いつも、なにかに追いかけられ、声を聞き、もがくしかできない。

どうすれば解放されるかなど、俺にもわからない。

抱き締められて抱き返した身体は少し、震えていた。テレビの画面に、海が映っている。

そいつは、どんな気分で観ているのだろう。

その蒼に何を、重ねているのだろう。


「……と、を、……て」


「なに?」


眠くなったのか、腕にぎゅうっと引っ付いてくる。

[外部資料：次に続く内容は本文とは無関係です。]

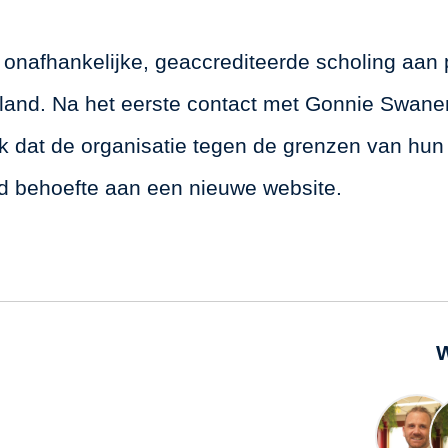
 onafhankelijke, geaccrediteerde scholing aan 
erland. Na het eerste contact met Gonnie Swane
k dat de organisatie tegen de grenzen van hu
ijd behoefte aan een nieuwe website.
W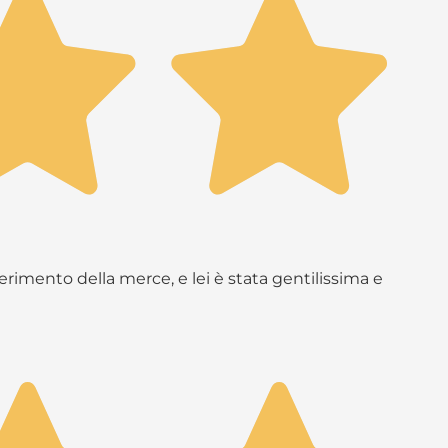
rimento della merce, e lei è stata gentilissima e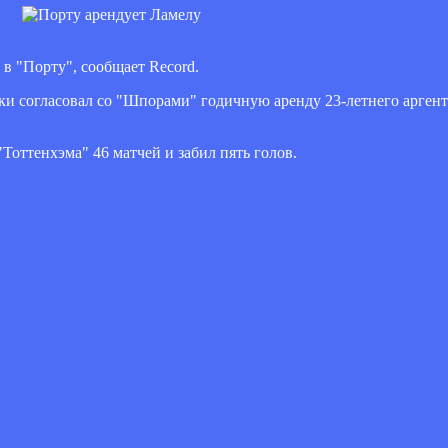
в "Порту", сообщает Record.
и согласовал со "Шпорами" годичную аренду 23-летнего аргенти
Тоттенхэма" 46 матчей и забил пять голов.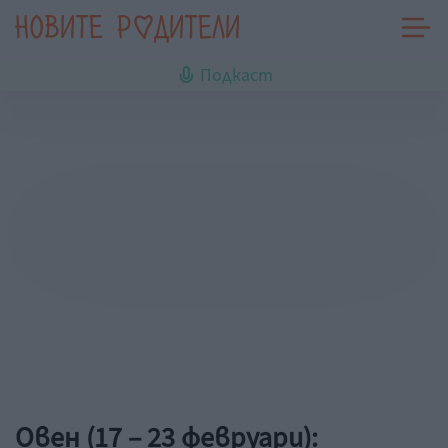
Подкаст
Овен (17 – 23 февруари):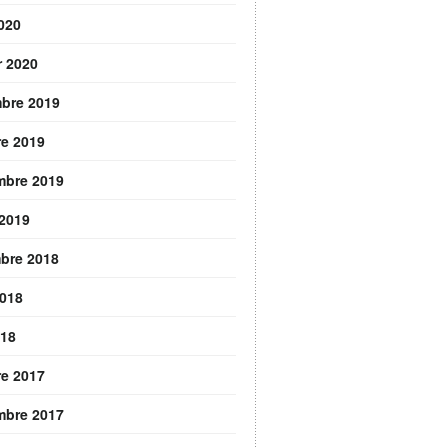
2020
r 2020
bre 2019
re 2019
mbre 2019
 2019
bre 2018
2018
018
re 2017
mbre 2017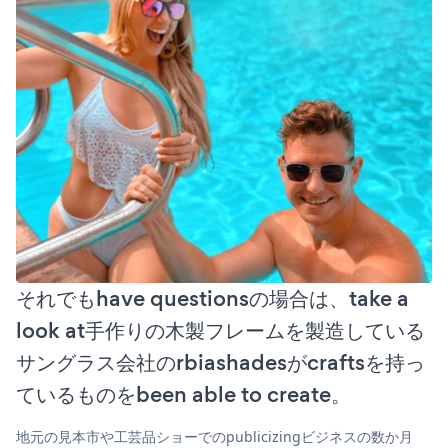
それでもhave questionsの場合は、take a
look at手作りの木製フレームを製造している
サングラス会社のrbiashadesがcraftsを持っ
ているものをbeen able to create。
地元の見本市や工芸品ショーでのpublicizingビジネスの数か月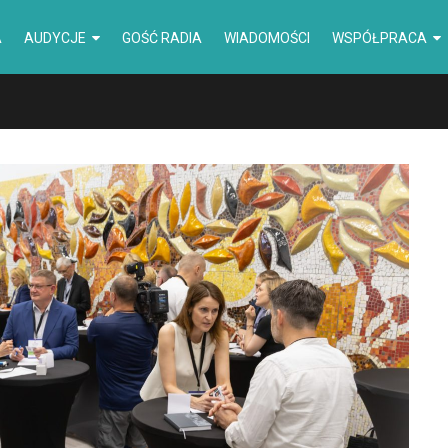
A
AUDYCJE
GOŚĆ RADIA
WIADOMOŚCI
WSPÓŁPRACA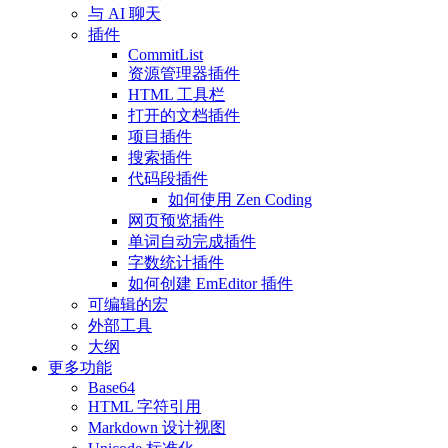
与 AI 聊天
插件
CommitList
资源管理器插件
HTML 工具栏
打开的文档插件
项目插件
搜索插件
代码段插件
如何使用 Zen Coding
网页预览插件
单词自动完成插件
字数统计插件
如何创建 EmEditor 插件
可编辑的宏
外部工具
大纲
更多功能
Base64
HTML 字符引用
Markdown 设计视图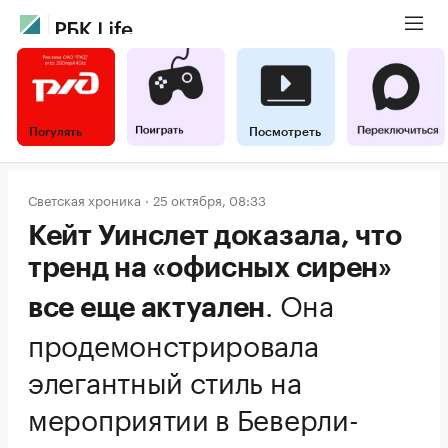
Погулять
Посмотреть
Светская хроника
25 октября, 08:33
Кейт Уинслет доказала, что
тренд на «офисных сирен»
.
Она
все еще актуален
продемонстрировала
элегантный стиль на
мероприятии в Беверли-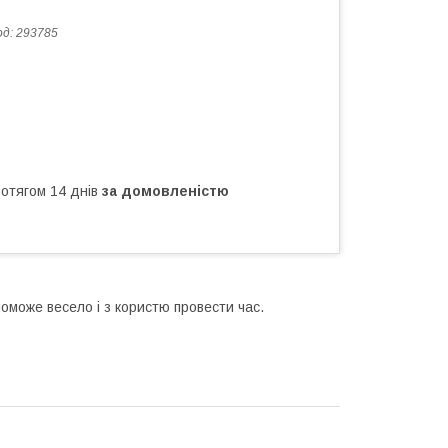
од:
293785
ротягом 14 днів
за домовленістю
оможе весело і з користю провести час.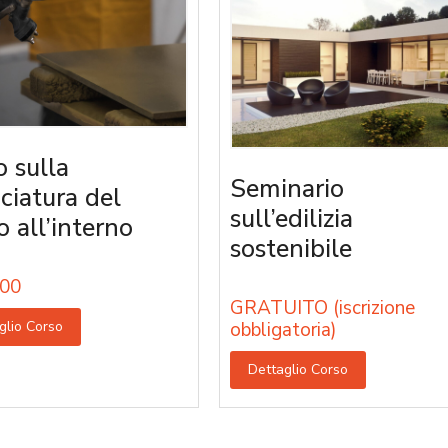
o sulla
Seminario
iciatura del
sull’edilizia
o all’interno
sostenibile
00
GRATUITO (iscrizione
glio Corso
obbligatoria)
Dettaglio Corso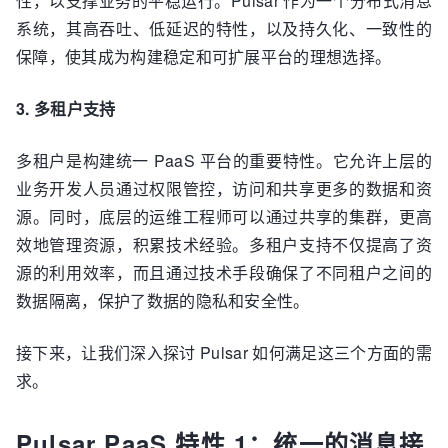
性，以支撑业务的平稳运行。Pulsar 作为一个分布式消息
系统，其高吞吐、低延迟的特性，以及持久化、一致性的
保障，使其成为构建稳定和可扩展平台的理想选择。
3. 多租户支持
多租户是构建统一 PaaS 平台的重要特性。它允许上层的
业务开发人员通过权限管控，访问和共享更多的数据和资
源。同时，底层的运维工程师可以通过共享的集群，更高
效地管理资源，积累技术经验。多租户支持不仅提高了资
源的利用效率，而且通过技术手段确保了不同租户之间的
数据隔离，保护了数据的隐私和安全性。
接下来，让我们深入探讨 Pulsar 如何满足这三个方面的需
求。
Pulsar PaaS 特性 1：统一的消息接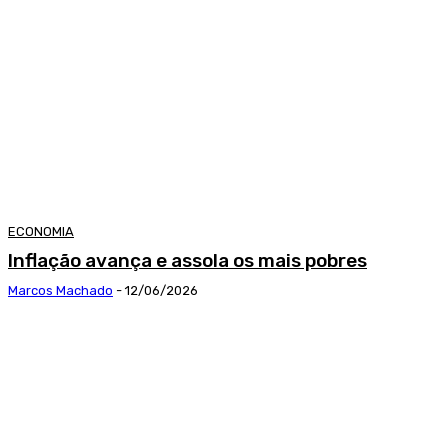
ECONOMIA
Inflação avança e assola os mais pobres
Marcos Machado
-
12/06/2026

そのままにしていたら、そいつは、そのまま目を閉じて寝息をたて始めた。

目の端からは、ゆっくりと涙が流れていた。

聞こえはしない何かを呟いていた。

















 なんの話だ?

寝てしまったら、記憶が読みづらいじゃないか。 諦めて、そいつを運ぶ。見た目よりもずっと軽かった。


「ん……」


唸りながらなにやら暴れている手足を握って落ち着かせて、ベッドにのせ、布団をかぶせた。


「ほら。ここで寝ろ」


そいつは、答えない。

離れて欲しくないのか、腕だけを伸ばしてくるので、きゅっと握ってやる。

『なかないで……』


寝言が聞こえる。泣いてるのはお前もだろう、と思いながらも、しばらくその横顔を見つめ、やがてテレビを振り返った。砂嵐が映っていた。放送、終わったのか。



 俺は海を見るのが好きだった。

……だった、というのは、つまり、そういうことだ。

海は、ときに見たくないものまで、見えてしまうようで、あまり近づかないようになったのは、ずいぶん前からだ。


 なんだか、やけに昔を思い出してしまう。

海の映像なんか、見たから。いや。それとも。


「なぁ――色」


答えはない。


「していい?」


「……」


寝顔に無理矢理口付ける。少し眉を寄せながらも、応えてくれた。

満足して、彼の横に滑り込み、布団に横たわる。